Please pick out every line of the listing below that contains the word "Ficus", matching case exactly, and copy each one.
start
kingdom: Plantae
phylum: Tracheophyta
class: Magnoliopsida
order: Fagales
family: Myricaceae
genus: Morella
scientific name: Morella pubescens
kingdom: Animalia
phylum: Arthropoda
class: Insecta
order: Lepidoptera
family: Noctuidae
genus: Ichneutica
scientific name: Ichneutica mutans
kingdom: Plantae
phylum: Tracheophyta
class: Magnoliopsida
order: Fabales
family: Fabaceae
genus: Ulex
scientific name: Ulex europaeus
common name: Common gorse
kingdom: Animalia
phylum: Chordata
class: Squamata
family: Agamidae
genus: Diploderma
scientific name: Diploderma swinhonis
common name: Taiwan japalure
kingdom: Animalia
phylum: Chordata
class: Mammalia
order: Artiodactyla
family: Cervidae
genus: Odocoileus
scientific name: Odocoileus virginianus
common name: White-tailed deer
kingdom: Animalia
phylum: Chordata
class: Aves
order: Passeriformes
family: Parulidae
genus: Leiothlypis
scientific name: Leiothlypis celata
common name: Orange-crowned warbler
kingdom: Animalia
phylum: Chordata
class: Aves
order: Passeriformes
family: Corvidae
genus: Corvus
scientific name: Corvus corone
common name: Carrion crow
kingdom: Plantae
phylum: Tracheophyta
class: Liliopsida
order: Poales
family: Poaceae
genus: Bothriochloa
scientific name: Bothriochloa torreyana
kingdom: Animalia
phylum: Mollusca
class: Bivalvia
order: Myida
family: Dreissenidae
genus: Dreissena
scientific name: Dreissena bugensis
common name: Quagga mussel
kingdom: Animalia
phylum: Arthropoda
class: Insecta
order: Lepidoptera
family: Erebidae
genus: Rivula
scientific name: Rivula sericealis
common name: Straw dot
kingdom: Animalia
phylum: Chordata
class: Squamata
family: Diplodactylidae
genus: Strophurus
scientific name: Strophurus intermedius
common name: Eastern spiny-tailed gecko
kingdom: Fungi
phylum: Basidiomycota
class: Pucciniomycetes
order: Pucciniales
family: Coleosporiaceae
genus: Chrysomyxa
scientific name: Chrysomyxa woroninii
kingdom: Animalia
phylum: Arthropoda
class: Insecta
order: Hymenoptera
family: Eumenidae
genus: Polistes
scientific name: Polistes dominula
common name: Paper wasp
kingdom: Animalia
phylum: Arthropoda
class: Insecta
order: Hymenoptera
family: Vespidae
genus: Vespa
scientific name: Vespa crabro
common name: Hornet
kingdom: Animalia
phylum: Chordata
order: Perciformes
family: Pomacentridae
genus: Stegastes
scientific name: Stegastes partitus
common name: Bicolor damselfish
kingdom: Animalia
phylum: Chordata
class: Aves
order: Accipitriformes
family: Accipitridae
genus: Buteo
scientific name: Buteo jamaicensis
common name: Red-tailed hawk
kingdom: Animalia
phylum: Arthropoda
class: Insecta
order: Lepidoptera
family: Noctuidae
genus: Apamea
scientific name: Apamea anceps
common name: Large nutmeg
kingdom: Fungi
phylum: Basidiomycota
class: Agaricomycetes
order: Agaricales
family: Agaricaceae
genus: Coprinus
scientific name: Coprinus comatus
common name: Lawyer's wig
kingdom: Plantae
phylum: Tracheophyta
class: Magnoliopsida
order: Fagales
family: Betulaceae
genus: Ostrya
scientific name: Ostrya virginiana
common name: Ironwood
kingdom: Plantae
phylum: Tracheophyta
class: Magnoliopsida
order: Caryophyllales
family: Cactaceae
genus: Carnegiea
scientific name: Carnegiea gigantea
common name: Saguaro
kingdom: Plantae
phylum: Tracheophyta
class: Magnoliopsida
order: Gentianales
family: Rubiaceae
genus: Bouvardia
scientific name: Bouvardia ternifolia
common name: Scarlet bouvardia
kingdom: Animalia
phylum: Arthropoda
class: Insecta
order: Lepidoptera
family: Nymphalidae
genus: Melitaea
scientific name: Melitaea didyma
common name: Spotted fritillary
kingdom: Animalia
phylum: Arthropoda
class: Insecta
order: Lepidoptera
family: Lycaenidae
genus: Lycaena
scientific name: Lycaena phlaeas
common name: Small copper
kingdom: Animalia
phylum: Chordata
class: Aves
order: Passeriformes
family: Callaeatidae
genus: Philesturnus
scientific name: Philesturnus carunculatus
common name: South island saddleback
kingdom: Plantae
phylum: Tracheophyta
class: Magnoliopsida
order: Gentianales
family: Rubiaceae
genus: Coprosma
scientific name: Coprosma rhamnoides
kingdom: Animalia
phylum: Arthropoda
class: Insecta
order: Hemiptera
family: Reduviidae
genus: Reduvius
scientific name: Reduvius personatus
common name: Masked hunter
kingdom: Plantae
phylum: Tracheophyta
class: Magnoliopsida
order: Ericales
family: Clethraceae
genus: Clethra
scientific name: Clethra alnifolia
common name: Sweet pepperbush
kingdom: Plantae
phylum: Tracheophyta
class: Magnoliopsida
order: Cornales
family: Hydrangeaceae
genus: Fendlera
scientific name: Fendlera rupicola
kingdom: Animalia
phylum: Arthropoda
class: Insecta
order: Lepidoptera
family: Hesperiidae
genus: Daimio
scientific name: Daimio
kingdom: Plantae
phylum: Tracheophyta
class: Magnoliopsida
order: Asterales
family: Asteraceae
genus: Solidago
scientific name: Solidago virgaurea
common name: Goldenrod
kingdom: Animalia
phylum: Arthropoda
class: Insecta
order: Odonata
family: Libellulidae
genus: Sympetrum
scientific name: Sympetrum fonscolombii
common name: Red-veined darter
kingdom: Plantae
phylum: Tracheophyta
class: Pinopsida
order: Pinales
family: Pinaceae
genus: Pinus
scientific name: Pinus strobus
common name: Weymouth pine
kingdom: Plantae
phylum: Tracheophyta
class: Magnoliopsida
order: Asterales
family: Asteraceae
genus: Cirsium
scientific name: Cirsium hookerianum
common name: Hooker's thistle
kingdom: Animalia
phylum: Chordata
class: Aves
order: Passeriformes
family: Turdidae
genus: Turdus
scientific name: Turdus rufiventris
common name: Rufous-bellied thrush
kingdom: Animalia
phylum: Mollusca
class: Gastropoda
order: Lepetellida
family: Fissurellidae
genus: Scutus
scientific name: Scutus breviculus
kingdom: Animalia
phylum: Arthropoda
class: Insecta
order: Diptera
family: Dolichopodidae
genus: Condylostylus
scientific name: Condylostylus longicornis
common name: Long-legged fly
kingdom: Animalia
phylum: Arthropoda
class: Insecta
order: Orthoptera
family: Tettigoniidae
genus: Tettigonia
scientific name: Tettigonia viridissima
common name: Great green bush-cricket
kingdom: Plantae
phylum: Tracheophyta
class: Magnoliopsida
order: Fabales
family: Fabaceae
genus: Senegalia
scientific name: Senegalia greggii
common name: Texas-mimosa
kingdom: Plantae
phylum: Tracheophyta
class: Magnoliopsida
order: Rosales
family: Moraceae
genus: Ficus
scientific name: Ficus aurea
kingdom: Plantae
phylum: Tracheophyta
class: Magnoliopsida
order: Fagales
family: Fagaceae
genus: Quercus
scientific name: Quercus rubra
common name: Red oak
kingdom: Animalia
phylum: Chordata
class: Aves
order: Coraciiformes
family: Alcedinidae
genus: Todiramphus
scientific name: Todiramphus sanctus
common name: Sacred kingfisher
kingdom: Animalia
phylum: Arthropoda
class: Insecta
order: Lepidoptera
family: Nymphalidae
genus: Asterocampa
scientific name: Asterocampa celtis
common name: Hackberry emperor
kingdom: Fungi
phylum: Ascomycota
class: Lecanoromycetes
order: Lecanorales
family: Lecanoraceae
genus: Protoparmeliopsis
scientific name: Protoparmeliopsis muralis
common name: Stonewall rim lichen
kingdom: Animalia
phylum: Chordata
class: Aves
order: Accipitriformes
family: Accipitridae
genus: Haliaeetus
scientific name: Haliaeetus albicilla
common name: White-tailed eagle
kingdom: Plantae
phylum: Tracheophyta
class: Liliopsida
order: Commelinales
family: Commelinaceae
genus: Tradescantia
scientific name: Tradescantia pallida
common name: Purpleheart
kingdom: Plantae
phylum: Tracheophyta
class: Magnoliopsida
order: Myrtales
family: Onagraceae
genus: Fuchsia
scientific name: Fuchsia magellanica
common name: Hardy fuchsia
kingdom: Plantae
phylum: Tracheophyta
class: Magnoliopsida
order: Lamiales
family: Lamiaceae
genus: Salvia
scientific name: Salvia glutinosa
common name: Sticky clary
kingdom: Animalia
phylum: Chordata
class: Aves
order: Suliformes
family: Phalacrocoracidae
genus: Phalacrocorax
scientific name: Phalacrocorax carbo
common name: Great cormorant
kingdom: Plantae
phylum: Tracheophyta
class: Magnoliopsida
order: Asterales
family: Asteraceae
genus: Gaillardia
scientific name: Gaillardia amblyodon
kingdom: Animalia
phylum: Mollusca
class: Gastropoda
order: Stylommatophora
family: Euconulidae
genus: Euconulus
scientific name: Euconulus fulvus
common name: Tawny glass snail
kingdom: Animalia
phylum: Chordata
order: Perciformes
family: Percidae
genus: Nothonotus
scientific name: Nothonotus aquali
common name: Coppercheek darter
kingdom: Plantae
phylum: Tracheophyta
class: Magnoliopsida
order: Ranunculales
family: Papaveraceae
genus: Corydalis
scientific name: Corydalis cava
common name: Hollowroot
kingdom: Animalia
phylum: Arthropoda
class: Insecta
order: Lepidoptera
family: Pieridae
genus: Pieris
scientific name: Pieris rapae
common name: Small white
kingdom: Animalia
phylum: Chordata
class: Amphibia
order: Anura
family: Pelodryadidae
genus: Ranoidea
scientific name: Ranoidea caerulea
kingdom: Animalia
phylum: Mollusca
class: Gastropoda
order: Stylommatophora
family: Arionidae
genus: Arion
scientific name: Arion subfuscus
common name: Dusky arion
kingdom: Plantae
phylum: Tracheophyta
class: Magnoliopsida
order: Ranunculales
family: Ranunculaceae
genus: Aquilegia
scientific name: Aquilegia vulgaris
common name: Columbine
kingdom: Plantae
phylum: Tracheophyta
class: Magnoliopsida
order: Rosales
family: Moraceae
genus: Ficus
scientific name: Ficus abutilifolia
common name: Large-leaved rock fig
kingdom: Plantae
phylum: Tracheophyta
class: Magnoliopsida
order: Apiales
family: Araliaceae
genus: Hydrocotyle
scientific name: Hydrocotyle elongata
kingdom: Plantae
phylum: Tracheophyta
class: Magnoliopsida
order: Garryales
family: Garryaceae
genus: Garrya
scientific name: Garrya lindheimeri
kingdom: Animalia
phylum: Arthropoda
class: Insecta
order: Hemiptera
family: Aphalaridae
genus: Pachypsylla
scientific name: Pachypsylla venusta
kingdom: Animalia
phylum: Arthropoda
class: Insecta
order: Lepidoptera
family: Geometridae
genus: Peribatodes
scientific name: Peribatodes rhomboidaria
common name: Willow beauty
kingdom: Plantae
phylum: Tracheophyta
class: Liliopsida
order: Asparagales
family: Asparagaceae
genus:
end
• _Answer below_
genus: Ficus
scientific name: Ficus aurea
genus: Ficus
scientific name: Ficus abutilifolia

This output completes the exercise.